Étant donné que les ouvrières et les mâles proviennent de la combinaison de spermes W avec des œufs R, le sexe dépend de la fusion de leurs paquets d'ADN, ou noyaux. La fusion crée une femelle. Mais l'échec de la fusion fait que les deux noyaux se divisent séparément dans le même œuf, produisant un mâle.
On ne sait pas pourquoi cette méthode de reproduction jamais vue auparavant s’est développée chez ces fourmis. « En refusant de se fusionner avec la cellule d'œuf, [le sperme] pourrait être capable d'augmenter sa production reproductive », explique Trible. Les ouvrières sont stériles et donc ne peuvent pas transmettre le génome W.
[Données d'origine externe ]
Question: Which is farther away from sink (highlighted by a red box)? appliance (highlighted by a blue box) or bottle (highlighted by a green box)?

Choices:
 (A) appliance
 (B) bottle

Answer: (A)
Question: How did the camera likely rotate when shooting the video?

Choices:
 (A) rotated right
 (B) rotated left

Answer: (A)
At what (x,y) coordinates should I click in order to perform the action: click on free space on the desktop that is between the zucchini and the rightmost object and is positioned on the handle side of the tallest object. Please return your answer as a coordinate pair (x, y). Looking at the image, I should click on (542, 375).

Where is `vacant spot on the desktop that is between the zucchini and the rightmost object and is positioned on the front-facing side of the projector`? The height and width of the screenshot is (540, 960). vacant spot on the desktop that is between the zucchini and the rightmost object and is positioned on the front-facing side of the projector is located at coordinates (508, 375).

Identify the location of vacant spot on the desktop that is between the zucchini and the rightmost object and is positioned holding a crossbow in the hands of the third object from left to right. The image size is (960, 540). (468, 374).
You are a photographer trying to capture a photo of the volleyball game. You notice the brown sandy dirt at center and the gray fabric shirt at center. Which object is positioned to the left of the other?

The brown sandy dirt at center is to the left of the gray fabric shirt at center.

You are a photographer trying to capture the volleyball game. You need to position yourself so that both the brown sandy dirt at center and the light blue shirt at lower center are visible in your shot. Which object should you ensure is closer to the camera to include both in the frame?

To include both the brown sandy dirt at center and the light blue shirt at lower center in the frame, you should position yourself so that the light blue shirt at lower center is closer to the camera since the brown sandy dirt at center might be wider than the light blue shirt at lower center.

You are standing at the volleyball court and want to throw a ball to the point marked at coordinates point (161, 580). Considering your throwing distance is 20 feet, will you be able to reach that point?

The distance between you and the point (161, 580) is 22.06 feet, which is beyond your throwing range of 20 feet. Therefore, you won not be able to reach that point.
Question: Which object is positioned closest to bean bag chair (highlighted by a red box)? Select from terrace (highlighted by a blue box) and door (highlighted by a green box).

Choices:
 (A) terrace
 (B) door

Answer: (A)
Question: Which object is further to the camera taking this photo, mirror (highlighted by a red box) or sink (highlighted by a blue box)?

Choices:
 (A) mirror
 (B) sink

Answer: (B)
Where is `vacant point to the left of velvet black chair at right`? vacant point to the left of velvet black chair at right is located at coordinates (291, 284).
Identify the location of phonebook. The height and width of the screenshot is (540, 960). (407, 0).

« Nous pensons que c'est peut-être une interaction entre deux génomes en conflit mais qui coopèrent parfois », explique Darras. Ces lignées distinctes peuvent avoir évolué indépendamment dans deux populations de fourmis distinctes qui se sont finalement mêlées. Ou ils auraient pu commencer avec des gènes similaires qui ont divergé au fil du temps, ajoute-t-il. « Mais il semble que tous les génomes soient séparés et n'échangent aucun matériel génétique. »
Cette méthode de reproduction étrange pourrait être avantageuse pour les populations de fourmis, conduisant au titre de la fourmi folle jaune en tant qu'une des pires espèces envahissantes du monde. Parce que la fusion de noyaux R et W ne produit que des ouvrières stériles, les génomes ne peuvent jamais se mélanger et être transmis à la génération suivante. Ainsi, les fourmis évitent toute possibilité de consanguinité, une caractéristique observée chez d'autres espèces de fourmis envahissantes.
Des chimères ont été trouvées chez d'autres créatures, y compris chez l'homme, mais c'est généralement un accident. Les fourmis folles jaunes sont les premières espèces connues dans lesquelles la chimérisme détermine le sexe. Cependant, certains scientifiques estiment qu'il existe environ 20 000 espèces de fourmis et que les systèmes de reproduction de la plupart n'ont pas été étudiés.